An Imperfect Critic

in 56th Cannes Film Festival

by José Carlos Avellar

The camera sees a green field; some trees in the background. A group of students are playing American football. In a certain way, the film here sees without seeing. Just keep there, facing the landscape not really focusing the boys playing, the camera looking around, paying attention to nothing, standing still while the boys came in and go out of the frame. In some moments we have an empty landscape – the boys are running to catch the ball out of the visual field the camera, what happens is happening out of frame. Then a girl jumps into the image, side-walking, definitely not an elegant move. She looks absent from all around, the eyes in some lost point in the sky. As the camera, she looks to be in the wrong place and seeing nothing. She is not interested in the boys or in the camera, nor the camera or the boys are interested in her. She enters, stops for a few seconds, crosses the picture always side-walking, disappears, comes back in the frame still looking to the sky and goes back to the unknown place from where she came from. The shot ends as he started, the camera stands still facing the green field.

This not so special dramatic image of Elephant by Gus Van Sant is the first that came to the memory when (just after the festival) we tried to see and think what we had in Cannes 2003. Maybe because this picture gives at first sight the strange feeling of an imperfect framing (as imperfect as a text in English made by one who does not have the English as his mother tongue). Not perfect as the images that open the new Alexander Sokurov film Father and Son, arms and shoulders and hands and ears, eyes, noses and mouths, a cubist composition with yellow tonalities, some soft light and many shadows. Not perfect as one character of Julio Bressane Filme de amor / A Love Movie presents himself and the film as a whole: “I am wrong but the wrong things are right the right things are wrong”. This picture of Elephant is imperfect in the sense that it does not follow the rules of story telling, as most of the films selected to the festival did (we have had most of the time good stories but told in an academic or bureaucratic way) and also because standing still, as an empty look, not so far nor so close to the characters, it establishes a dialectical relationship with the many big close ups and the many nervous travelling we saw this year in Cannes – including in other moments of Van Sant’s film.

Seeing films side by side in the festivals shows how the repetitions of some cinematographic solutions seem to be a kindly imposition of the production methods or a result of the way we are using new equipments. Cannes 2003 will be remembered as the festival of extreme close-ups, poor light interiors or night shooting, short focus and not so sharp digital video photography films.
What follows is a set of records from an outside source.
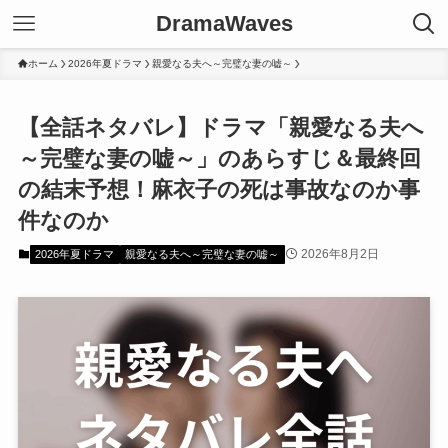
DramaWaves
ホーム
2026年夏ドラマ
親愛なる夫へ～完璧な妻の嘘～
【全話ネタバレ】ドラマ「親愛なる夫へ
～完璧な妻の嘘～」のあらすじ＆最終回
の結末予想！麻衣子の死は事故なのか事
件なのか
2026年8月2日
2026年夏ドラマ
親愛なる夫へ～完璧な妻の嘘～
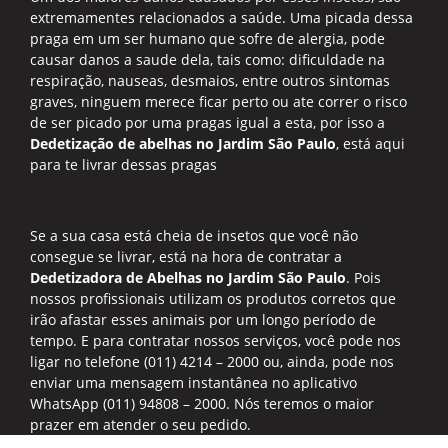
extremamentes relacionados a saúde. Uma picada dessa
praga em um ser humano que sofre de alergia, pode
causar danos a saude dela, tais como: dificuldade na
respiração, nauseas, desmaios, entre outros sintomas
graves, ninguem merece ficar perto ou ate correr o risco
de ser picado por uma pragas igual a esta, por isso a
Dedetização de abelhas no Jardim São Paulo
, está aqui
para te livrar dessas pragas
Se a sua casa está cheia de insetos que você não
consegue se livrar, está na hora de contratar a
Dedetizadora de Abelhas no Jardim São Paulo
. Pois
nossos profissionais utilizam os produtos corretos que
irão afastar esses animais por um longo período de
tempo. E para contratar nossos serviços, você pode nos
ligar no telefone (011) 4214 – 2000 ou, ainda, pode nos
enviar uma mensagem instantânea no aplicativo
WhatsApp (011) 94808 – 2000. Nós teremos o maior
prazer em atender o seu pedido.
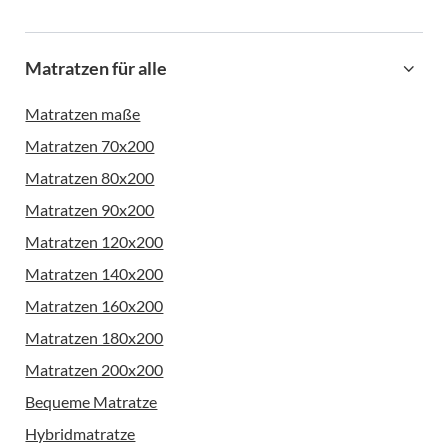
Matratzen für alle
Matratzen maße
Matratzen 70x200
Matratzen 80x200
Matratzen 90x200
Matratzen 120x200
Matratzen 140x200
Matratzen 160x200
Matratzen 180x200
Matratzen 200x200
Bequeme Matratze
Hybridmatratze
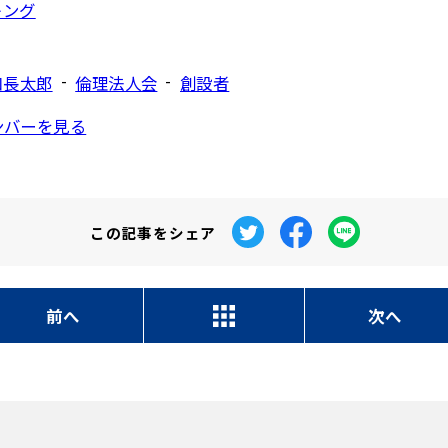
-
-
口長太郎
倫理法人会
創設者
ンバーを見る
この記事を
シェア
前へ
次へ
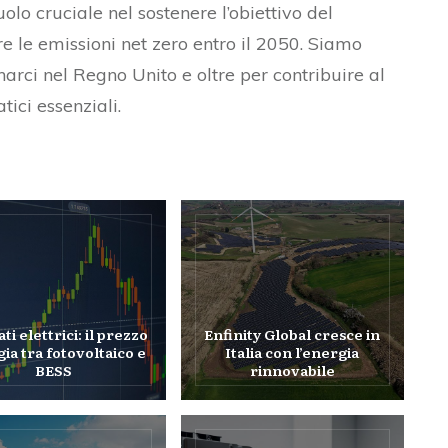
olo cruciale nel sostenere l’obiettivo del
e le emissioni net zero entro il 2050. Siamo
arci nel Regno Unito e oltre per contribuire al
tici essenziali.
i elettrici: il prezzo
Enfinity Global cresce in
ia tra fotovoltaico e
Italia con l’energia
BESS
rinnovabile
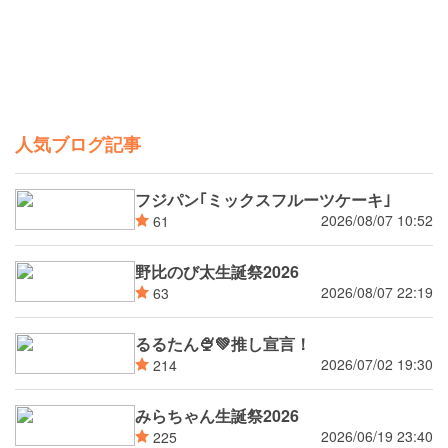
人気ブログ記事
フジパン｢ミックスフルーツケーキ｣
2026/08/07 10:52
61
野比のび太生誕祭2026
2026/08/07 22:19
63
るるたん🍨‪💚推し宣言！
2026/07/02 19:30
214
みらちゃん生誕祭2026
2026/06/19 23:40
225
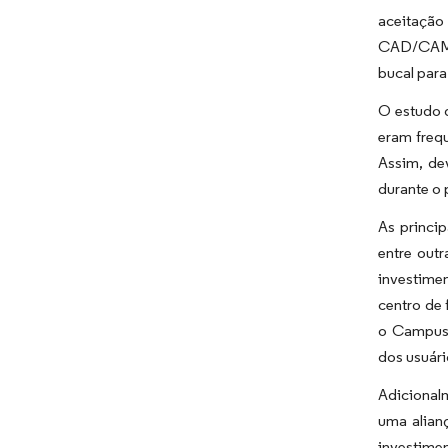
aceitação
CAD/CAM; 
bucal para
O estudo d
eram freq
Assim, de
durante o 
As princip
entre out
investime
centro de 
o Campus 
dos usuári
Adicional
uma alian
investimen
And, most of all: by long, long, long travellings, the camera following someone running, walking, going by car, train or bicycles, going from nowhere to nowhere. We can think again in Elephant, of the camera following the students, but also of the Japanese Sharasojyu by Naomi Kawase, with various travellings running after the boys; of another Japanese film, Gozu by Takashi Miike; of Sansa by Siegfried; of Samira Makhmalbaf’s Panj é Sar; or even of Raoul Ruiz’ Ce jour-là (not to mention one we should better forget: Vincent Gallo’s The Brown Bunny).
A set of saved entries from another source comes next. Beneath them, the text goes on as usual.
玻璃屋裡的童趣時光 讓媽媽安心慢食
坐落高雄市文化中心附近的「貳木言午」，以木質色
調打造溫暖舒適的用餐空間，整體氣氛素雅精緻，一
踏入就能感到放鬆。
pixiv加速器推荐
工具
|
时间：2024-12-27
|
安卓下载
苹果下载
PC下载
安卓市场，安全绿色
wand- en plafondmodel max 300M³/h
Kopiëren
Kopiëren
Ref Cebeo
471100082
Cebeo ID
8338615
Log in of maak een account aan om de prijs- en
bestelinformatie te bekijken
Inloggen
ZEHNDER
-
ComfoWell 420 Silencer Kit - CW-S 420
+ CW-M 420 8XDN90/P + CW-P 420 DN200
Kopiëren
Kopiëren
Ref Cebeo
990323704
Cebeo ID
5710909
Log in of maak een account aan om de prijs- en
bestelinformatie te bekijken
Good and strong stories, as the one Hector Babenco took from the book by Drauzio Varela with the real facts around the massacre of Carandiru; the one Clint Eastwood took from the book of Dennis Lehane in Mystic River; or the one Roger Michel took from the screenplay by Hanif Kureishi in The Mother. Good story tellers, as the Spanish Jaime Rosales who tells in Las horas del dia / The Hours of the day, in a simple, direct almost could and distant way the disturbing story a ordinary man who kills people he finds by chance in the street to keep quiet after a boring day of work; as the Canadian Denys Arcand with his ironic look of day by day in The Barbarian Invasions; and as (maybe the best of all) the Turkish Nuri Bilge Ceylan, who with the slow, economic, sensitive and precisely constructed images of Uzak / Distant shows a photographer living alone in Istanbul after the lost dreams of becoming a filmmaker (as Tarkovski) and the dreams of his cousin who came from the province looking for work in the big city.
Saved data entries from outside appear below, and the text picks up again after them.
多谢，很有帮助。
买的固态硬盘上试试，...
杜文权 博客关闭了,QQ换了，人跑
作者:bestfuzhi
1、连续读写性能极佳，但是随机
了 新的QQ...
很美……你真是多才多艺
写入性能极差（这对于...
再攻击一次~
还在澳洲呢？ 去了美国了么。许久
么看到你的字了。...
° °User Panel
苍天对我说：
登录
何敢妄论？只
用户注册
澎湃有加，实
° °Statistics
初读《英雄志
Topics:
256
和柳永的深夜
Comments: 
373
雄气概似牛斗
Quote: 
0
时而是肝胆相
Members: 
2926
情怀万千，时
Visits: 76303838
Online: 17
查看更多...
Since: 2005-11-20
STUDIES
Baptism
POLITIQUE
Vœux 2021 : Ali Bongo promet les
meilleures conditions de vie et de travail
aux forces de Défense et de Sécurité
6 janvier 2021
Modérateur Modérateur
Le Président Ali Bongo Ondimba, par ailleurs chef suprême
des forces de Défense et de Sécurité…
But the two real questions that Cannes presented to a critic’s eye were in the enigmatic and thin story line that Alexander Sokurov presents around a dialog line in the middle of the film – something like: “the father who loves crucifies, the son who loves let himself be crucified” – and in the almost no-story that Julio Bressane starts from a dialog line said in the beginning of the film – something like: “there is no organized language to say what I want to say; we do not know to do it but we have to invent this language. A language is a particular way of seeing and understanding the world.” Just because “Father and Son” an “A Love Movie” where the most radical fight to a free invention of a film language to say things not yet said in the cinema, and in doing so presented the most beautiful images of the festival, and at the same time (from a classical point of view) not perfect ones: the wrong being the right thing. That is why looking back to the festival, the first picture that came into mind was that of the young girl tat jump as gracious as an elephant looking for flying saucers in the sky, in Gus Van Sant’s film.